Entries supplied Start Marker
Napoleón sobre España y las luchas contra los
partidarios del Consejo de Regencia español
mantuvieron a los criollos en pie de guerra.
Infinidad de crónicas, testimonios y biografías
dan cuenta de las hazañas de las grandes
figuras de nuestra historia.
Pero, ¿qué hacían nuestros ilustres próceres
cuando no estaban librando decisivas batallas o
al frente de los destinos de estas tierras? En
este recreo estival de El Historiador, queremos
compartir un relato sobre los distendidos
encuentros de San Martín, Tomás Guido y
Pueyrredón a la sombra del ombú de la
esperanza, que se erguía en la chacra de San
Entries supplied End Marker
— Task directions —
The answer should consist solely of the lines from the one that contains "encuentros de San Martín, Tomás Guido y" through the end of the material above, copied exactly.

— Exercise answer —
encuentros de San Martín, Tomás Guido y
Pueyrredón a la sombra del ombú de la
esperanza, que se erguía en la chacra de San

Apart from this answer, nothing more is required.